The results for the predictive accuracy are reported in
Table 5, which indicates that the closer to zero the better, regardless of which evaluation indicator it is. This shows that, overall, the ML techniques based on the proposed hybrid strategy are more accurate in predicting than the considered statistical methods. More specifically, XGBoost is the best in terms of the ME and MPE, and RF is the best for the other. Additionally, to show the superiority of the proposed hybrid strategy, the results compared with the original ML method are presented in
Figure 7. It reveals that the proposed hybrid strategy has generally better the prediction accuracy because the values obtained from it are closer to zero than those obtained from the original ML method, except for the MPE.
For visual examination, comparisons between the original test data and the predicted values converted into the original unit are further presented in
Figure 8. All methods, except for DHR, provide similar values to the actual observations in
Figure 8a.
Figure 8b means that the closer the points are to the straight line, the better the prediction is. From this fact, we can see that all predictive models, except DHR, provide good predictive performance. Moreover, it can be seen that the ML techniques based on the proposed hybrid strategy provide better prediction results than the statistical methods such as STLM and BSTS.
4. Discussion and Conclusions
This paper proposes a hybrid strategy to resolve the drawback that the tree-based ML approach cannot capture the trend. The proposed hybrid strategy is to capture the trend component with traditional time series techniques such as the ARIMA model and then combine them with the ML techniques. Furthermore, unlike classical studies, the Fourier terms were considered as features to handle the seasonality.
To prove the validity of this approach, the proposed method was applied to the CD prediction problem of EVs. In addition, for better predictive modeling, Hour, Quarter, Weekday, and Holiday were considered as the feature through exploratory analysis, as well as the seasonality with the expression in the Fourier terms was considered as the feature. The superiority of the proposed method was demonstrated through comparison with the existing time series methods (DHR, STLM, and BSTS) and the original ML method.

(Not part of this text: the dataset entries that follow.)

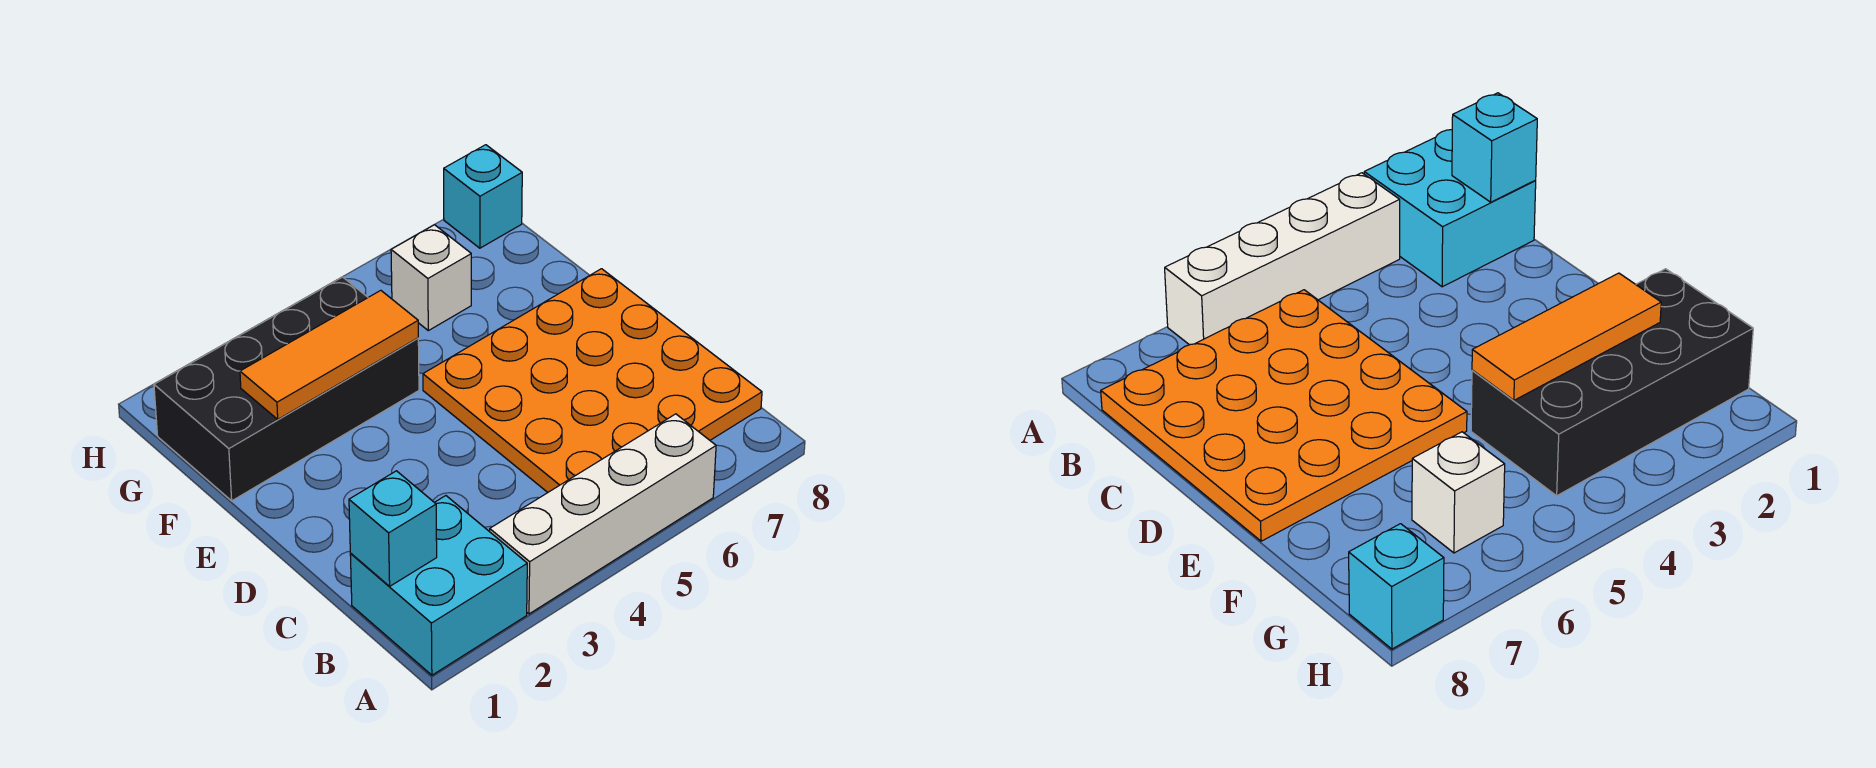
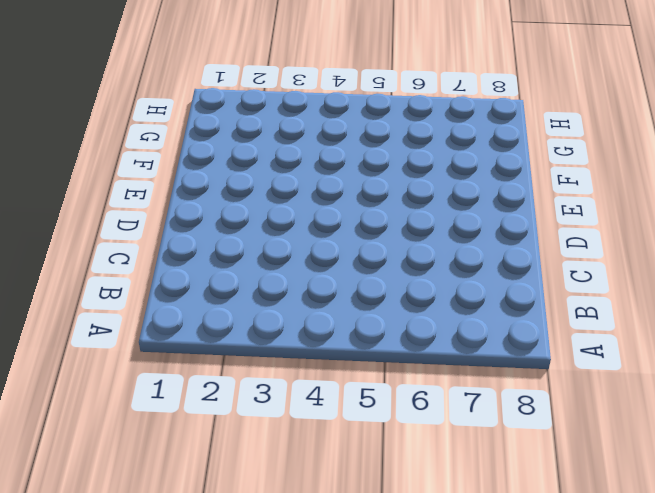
none -> cyan brick A1:B2 level 1
none -> white brick A3:A6 level 1

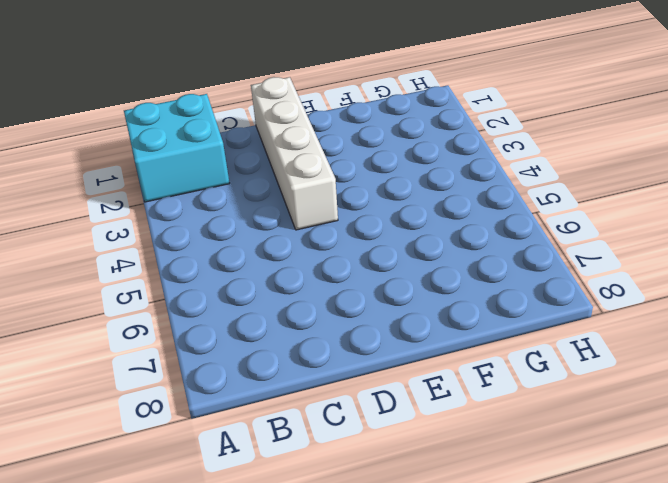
white brick D1:D4 level 1 -> white brick A3:A6 level 1
none -> orange plate B5:E8 level 1
none -> black brick F1:G4 level 1

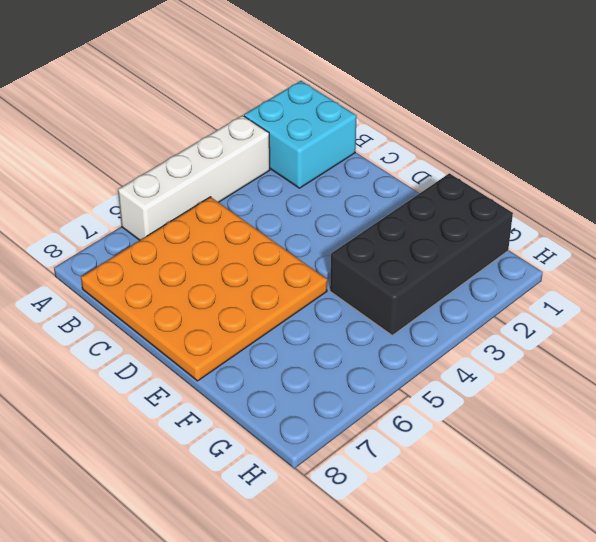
none -> white brick G6 level 1
none -> cyan brick H8 level 1

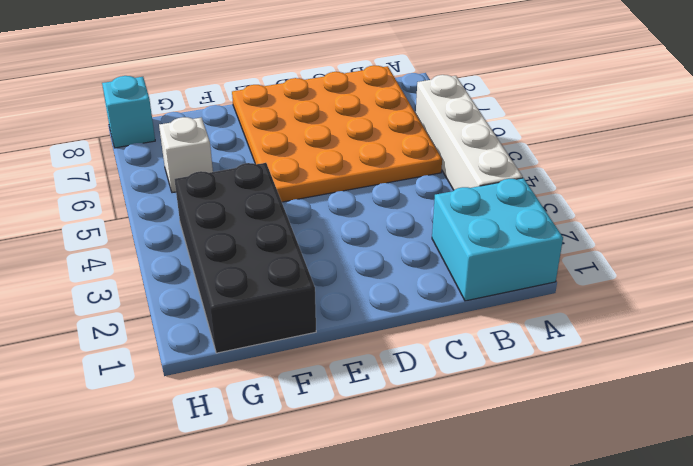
none -> cyan brick B1 level 2
none -> orange tile F2:F4 level 2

Our results showed that the ML techniques based on the proposed hybrid strategy are superior to the existing statistical models, especially in RF. In addition, the prediction based on the proposed method was more accurate than that based on the original ML method. Based on these results, our proposed hybrid strategy has the benefit of helping to establish an electric power supply plan that can smoothly supply electric energy by accurately predicting the CD required as the supply of EVs increases. In addition, the proposed method can be applied to analyze time series data with trends and seasonality such as economy-related time series data, and its prediction performance is expected to be superior to the traditional time series and original ML methods.
Meanwhile, the DL method could not be performed because the amount of data used for training in this study was not large enough. In the future, when a vast amount of data is accumulated, it is expected that an excellent predictive model based on the DL technique can be developed through the combination of the proposed hybrid strategy and the DL technique.